If my feet could talk, what would they say? After taking part of the El Camino Santiago pilgrimage, my ten little piggies and not-so-little bunion would say more than pass the Epsom salts please. While my fingers snapped hundreds of photos (and my butt a few, too), they cannot capture the insane beauty of the Portuguese-Spain countryside. Pictures miss the sounds of magpies chirping, the feeling of removing a backpack after a day of hiking, and the luring smell of an espresso in the middle of nowhere.

If you really want to learn about the Camino Pilgrim Experience, ask a pilgrim to show you their pilgrim passport. Stamps are collected along the way to authenticate one’s journey. Just point to one and get ready to listen. Trust me. Behind each stamp is a story and a possible blister.

Many say that the El Camino pilgrimage is not what takes place along the Medieval trails, but the journey that takes place inside.

Or better put, long roads without wifi force you to listen to your inner self, the one that says to read more books, and pay attention to one’s internal mirror more than the one in the dressing room. This group of teens gave their fingers a rest to absorb nature. That is, until their chaperone was out of sight, when they ferreted their phones out of their pockets.

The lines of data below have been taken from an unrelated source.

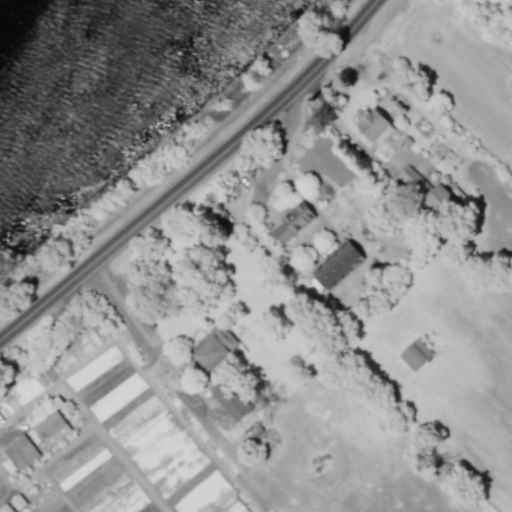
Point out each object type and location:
river: (49, 63)
road: (338, 123)
building: (374, 126)
road: (279, 165)
road: (194, 175)
building: (413, 179)
building: (440, 201)
building: (291, 222)
building: (335, 263)
building: (214, 346)
building: (415, 354)
road: (162, 368)
road: (11, 373)
building: (229, 398)
building: (47, 426)
building: (18, 453)
road: (3, 492)
building: (231, 505)
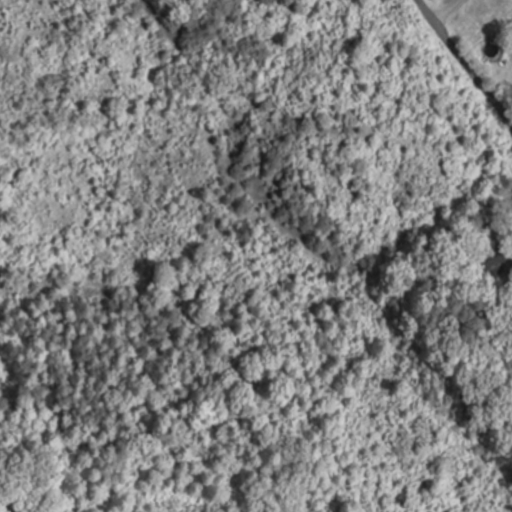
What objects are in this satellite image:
road: (467, 57)
building: (490, 261)
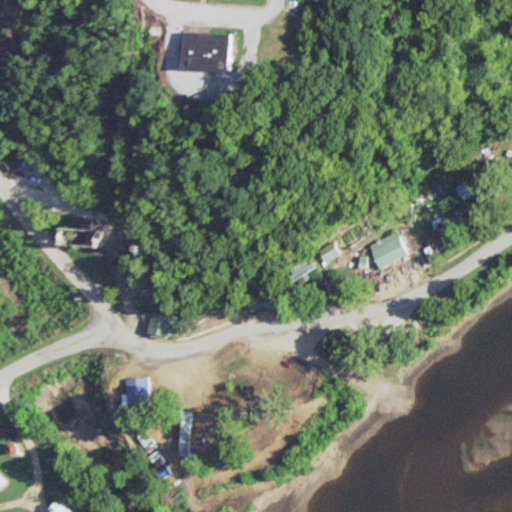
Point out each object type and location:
road: (163, 6)
road: (213, 18)
road: (254, 26)
building: (5, 41)
building: (207, 49)
road: (184, 81)
building: (22, 157)
building: (241, 172)
road: (103, 234)
building: (78, 235)
building: (147, 247)
building: (386, 248)
building: (327, 254)
road: (56, 255)
building: (300, 273)
building: (145, 294)
building: (256, 297)
road: (312, 319)
building: (158, 323)
road: (48, 351)
building: (137, 391)
building: (184, 432)
building: (146, 437)
road: (30, 449)
building: (226, 459)
building: (62, 507)
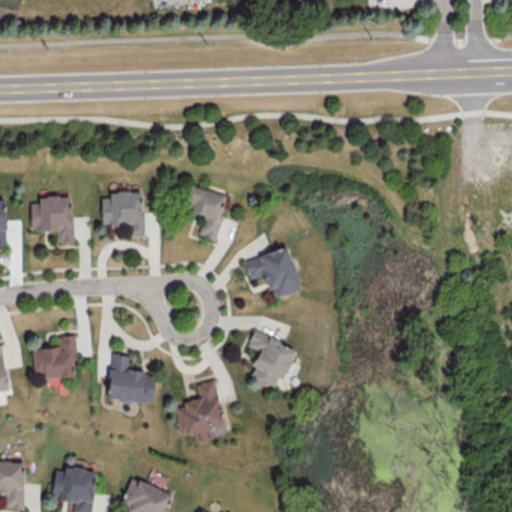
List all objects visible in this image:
road: (458, 35)
road: (257, 40)
road: (487, 70)
road: (231, 80)
road: (255, 113)
road: (491, 134)
road: (471, 151)
building: (206, 208)
building: (123, 211)
building: (53, 215)
building: (2, 220)
building: (274, 270)
road: (49, 289)
road: (209, 301)
building: (269, 357)
building: (55, 358)
building: (2, 374)
building: (128, 380)
building: (200, 411)
building: (12, 482)
building: (74, 486)
building: (144, 497)
building: (200, 511)
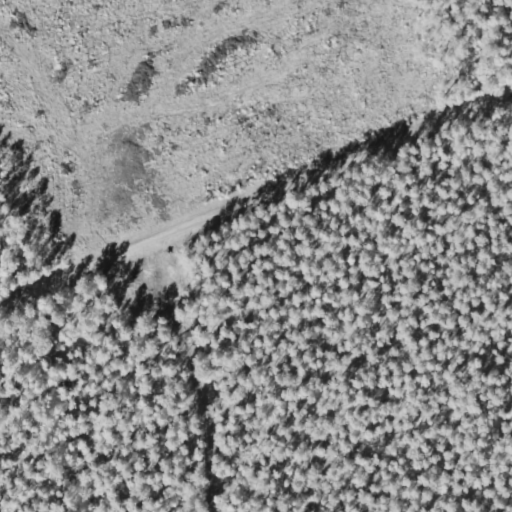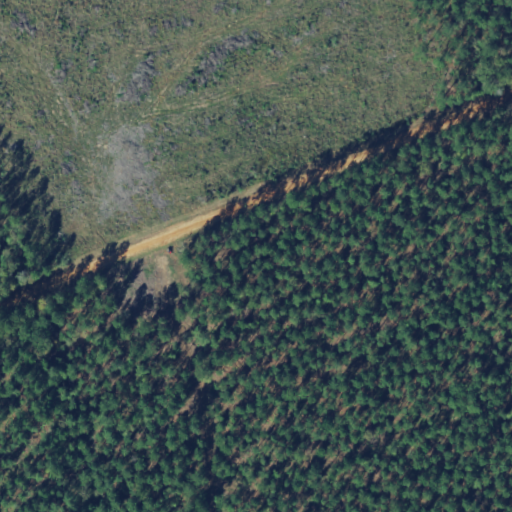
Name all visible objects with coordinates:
road: (256, 220)
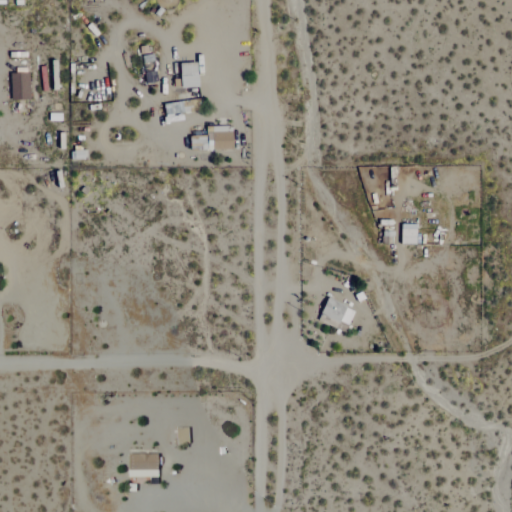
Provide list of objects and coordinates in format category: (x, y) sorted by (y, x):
building: (17, 86)
building: (209, 140)
road: (266, 255)
building: (335, 311)
road: (199, 363)
building: (141, 465)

Things I saw along the way were beyond the countryside thanks to good old -fashioned story telling by other travelers. They included hungry lions on an African safari, Eliza Doolittle singing songs from My Fair Lady, stories of saints and pilgrims, and adventures deep sea diving all to the backdrop of goats nahhing and farm tools clinking.

A mosaic of shells, rocks and notes with prayers are found along the path.

So how does one find their way on the El Camino trail to the finish line? Just look for the shell posts with the yellow arrows.

Then, just when you think you’re feet will fall off, you arrive in El Camino Santiago Compostela. Pilgrims march in the city like aunts towards the St James Cathedral. It is a celebratory moment, no matter what path you take to get there. Pilgrims are welcome to mass or sign up for a confession with a priest in a choice of languages. I hope those who left their toilet paper along the way ask for forgiveness!

4 thoughts on “Just Did It: Camino Santiago

    1. Awesome, you are such a great writer! You pull my soul into the path and walk with you.

      God bless you.

  1. Fantastic, Ginger. I want more detail. How many miles did you walk? And what is the circumference of each blister?

    1. Ha! Well, you know how folks get a VIP pass at Disneyworld to jump to the front of the lines? Our tour was like that. About seventy miles…not five hundred.